Directions:
Once you reach the line containing "### 9.2 功能限制", reproduce it and every later line exactly, through the end of the data.

Records to use:
┌──

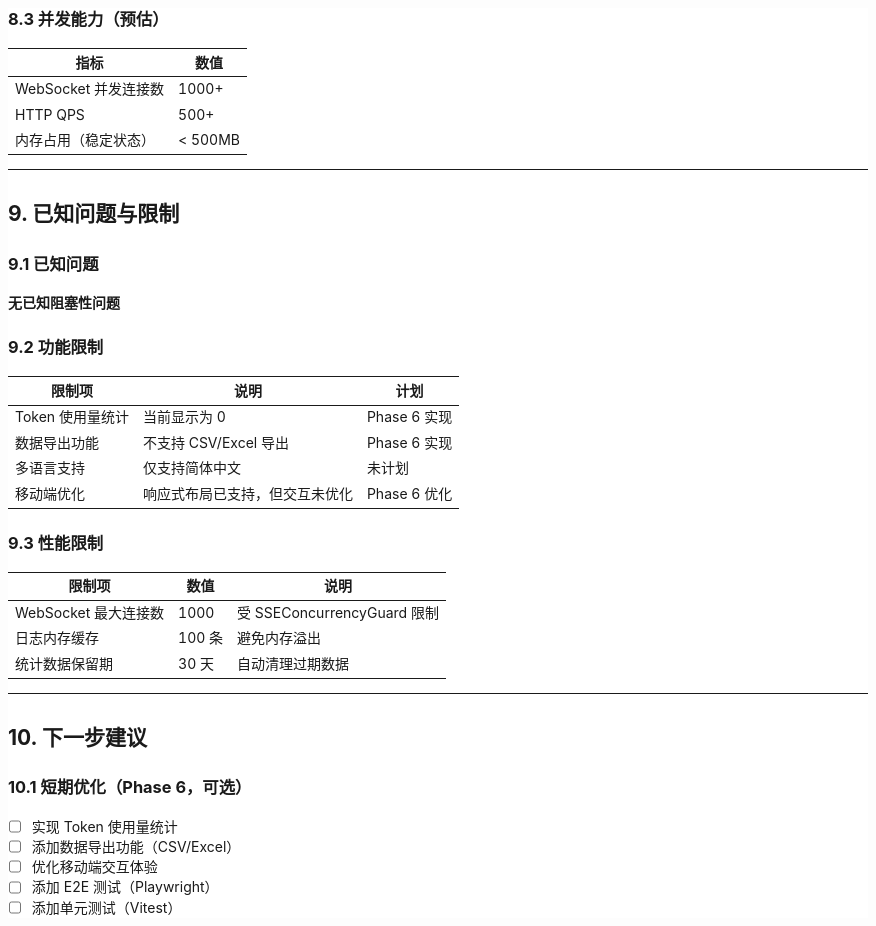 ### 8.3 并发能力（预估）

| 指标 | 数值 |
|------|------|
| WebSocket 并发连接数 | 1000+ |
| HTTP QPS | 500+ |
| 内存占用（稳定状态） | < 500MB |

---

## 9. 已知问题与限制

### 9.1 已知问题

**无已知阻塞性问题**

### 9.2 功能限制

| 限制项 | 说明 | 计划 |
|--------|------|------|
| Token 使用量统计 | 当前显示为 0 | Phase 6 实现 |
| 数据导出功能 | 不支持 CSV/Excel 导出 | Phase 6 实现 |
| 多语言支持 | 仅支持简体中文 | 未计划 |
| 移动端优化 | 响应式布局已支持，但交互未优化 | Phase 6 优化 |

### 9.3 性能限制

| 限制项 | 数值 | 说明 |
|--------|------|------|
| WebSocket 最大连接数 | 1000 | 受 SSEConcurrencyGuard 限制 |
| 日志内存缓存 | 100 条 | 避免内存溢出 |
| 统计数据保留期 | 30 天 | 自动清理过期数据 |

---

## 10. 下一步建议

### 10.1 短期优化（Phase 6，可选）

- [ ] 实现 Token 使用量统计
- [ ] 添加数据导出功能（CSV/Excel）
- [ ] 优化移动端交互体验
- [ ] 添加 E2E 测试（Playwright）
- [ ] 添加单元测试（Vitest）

└──

Task result:
### 9.2 功能限制

| 限制项 | 说明 | 计划 |
|--------|------|------|
| Token 使用量统计 | 当前显示为 0 | Phase 6 实现 |
| 数据导出功能 | 不支持 CSV/Excel 导出 | Phase 6 实现 |
| 多语言支持 | 仅支持简体中文 | 未计划 |
| 移动端优化 | 响应式布局已支持，但交互未优化 | Phase 6 优化 |

### 9.3 性能限制

| 限制项 | 数值 | 说明 |
|--------|------|------|
| WebSocket 最大连接数 | 1000 | 受 SSEConcurrencyGuard 限制 |
| 日志内存缓存 | 100 条 | 避免内存溢出 |
| 统计数据保留期 | 30 天 | 自动清理过期数据 |

---

## 10. 下一步建议

### 10.1 短期优化（Phase 6，可选）

- [ ] 实现 Token 使用量统计
- [ ] 添加数据导出功能（CSV/Excel）
- [ ] 优化移动端交互体验
- [ ] 添加 E2E 测试（Playwright）
- [ ] 添加单元测试（Vitest）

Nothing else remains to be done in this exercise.